Digital circuits are electric circuits based on a number of discrete voltage levels. In most cases there are two voltage levels: one near to zero volts and one at a higher level depending on the supply voltage in use. These two levels are often represented as L and H. The two levels are used to represent the binary integers or logic levels of 0 and 1. In active-high logic, L represents binary 0 and H represents binary 1. Active-low logic uses the reverse representation.

It is usual to allow some tolerance in the voltage levels used; for example, 0 to 2 volts might represent logic 0, and 3 to 5 volts logic 1. A voltage of 2 to 3 volts would be invalid and would occur only in a fault condition. However, few logic circuits can detect such a fault, and most will just choose to interpret the signal randomly as either a 0 or a 1.

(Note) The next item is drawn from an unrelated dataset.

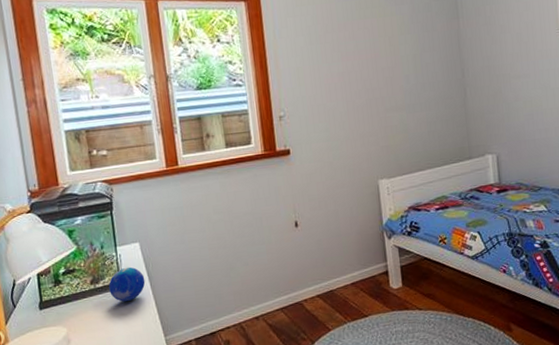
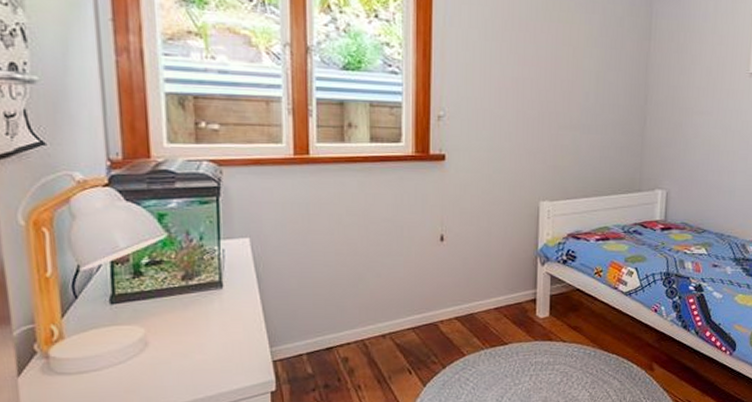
decorative orb: present [109,267,145,302] -> none [205,265,253,304]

Digital circuits are the most common hardware realisation of Boolean algebra and are the basis of all digital computers. (See also logic gate.)

They can also be used to process digital information without being connected up as a computer. Such circuits are referred to as "random logic".

It is possible to construct digital circuits in forms other than electronic. In principle, any technology capable of representing two discrete states and performing Boolean operations could be used to build a logic circuit. Hydraulic, pneumatic and mechanical versions of logic gates exist and are used in situations where electricity cannot be used. The first two types are considered under the heading of fluidics. One application of fluidic logic is in military hardware that is likely to be exposed to a nuclear electromagnetic pulse (nuclear EMP, or NEMP) that would destroy any electrical circuits.

Most recently, attempts are being made to construct optical computing[?] systems capable of processing digital information.